Liberty and justice for all United States persons abroad

We are now preparing for the 2016 FATCA IGA Charter trial in Canada Federal Court

UPDATE SEPTEMBER 19, 2015: SEE ALSO DISCLAIMER AND LITIGATION UPDATES.

[This post, which began in May and having over 1000 revisions and 2000 comments, is being retired from service and updates. It lived through the success of reaching a total of $500,000 in donations from our kind, dear supporters who had little money to give, the hope and disappointment with the summary trial decision, and the certainty that we are now finally moving on to the Charter trial.]

CANADIAN CHARTER TRIAL UPDATE:

We have instructed the Arvay team to prepare for the “Constitutional-Charter” trial. This means that our focus now, as it was in the beginning of our lawsuit, is on the Charter trial.

Unless there is a new expense in the future that we have not anticipated, the monies from your donations will be sufficient to take us through the “constitutional-charter” trial in Federal Court. However, to pay other legal bills we will need additional donations from our supporters, and a request for donations will appear on another post soon.

OUR LITIGATION HISTORY:

One year ago, on August 11, 2014, Litigator Joseph Arvay filed a FATCA IGA lawsuit in Canada Federal Court on behalf of Plaintiffs Ginny and Gwen, the Alliance for the Defence of Canadian Sovereignty (en français), and all peoples.

Because of a Government delay we initiated a “summary trial”, using a portion of the arguments, which offered the possibility of preventing private banking information from being turned over to the IRS before September 30, 2015. See Alliance’s Claims, our Alliance blog, and AUGUST 4-5 SUMMARY TRIAL FILINGS in LITIGATION UPDATES.

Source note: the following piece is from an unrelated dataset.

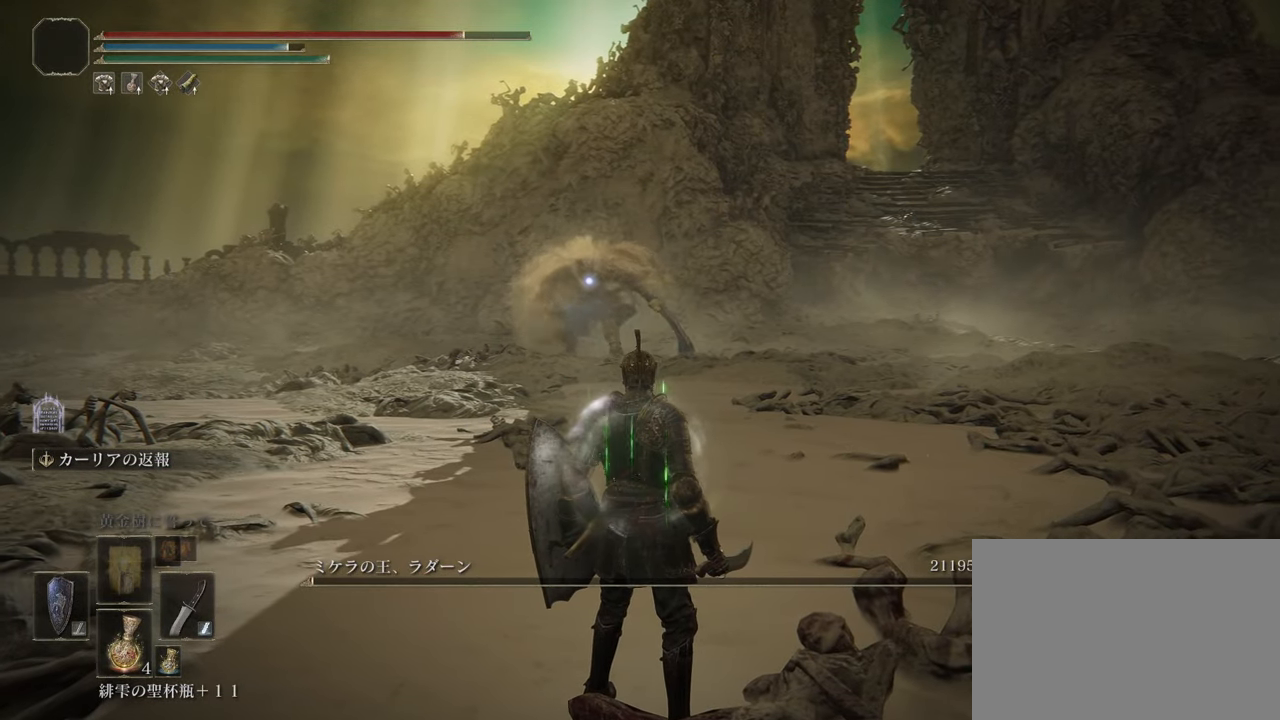
{"buttons": [], "left_stick": "center", "right_stick": "center", "events": []}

2,207 thoughts on “We are now preparing for the 2016 FATCA IGA Charter trial in Canada Federal Court

  1. The second phrase on my t-shirt will be “CANADIAN government defends the rights of a FOREIGN government to enforce THEIR laws in CANADA against CANADIAN CITIZENS!”

  2. @Georgie

    re: “To refer to a Canadian Citizen resident in Canada as anything other than a Canadian Citizen is downright racist and disgusting.”

    Well, I think so, but when Canadians actually refer to THEMSELVES as other than, and take offence that you take offence, well, what can a kitty say?

  3. @FuriousAC

    Seriously , on this entire planet earth, two women in Canada and their lawyers and supporters are the only thing holding back the devastation that awaits us all.

    Hear, hear and this is why I’ve chosen to place my focus on the FATCA fight–rather than any of the other things that I’m aware are going on–for now. It seems to be the only game in town regarding resisting any of this stuff. Well, there is the newly filed US effort, but the two efforts seem to have turned out to be closely connected in practice, with @Stephen Kish having served as a director on one effort and a plaintiff on the other.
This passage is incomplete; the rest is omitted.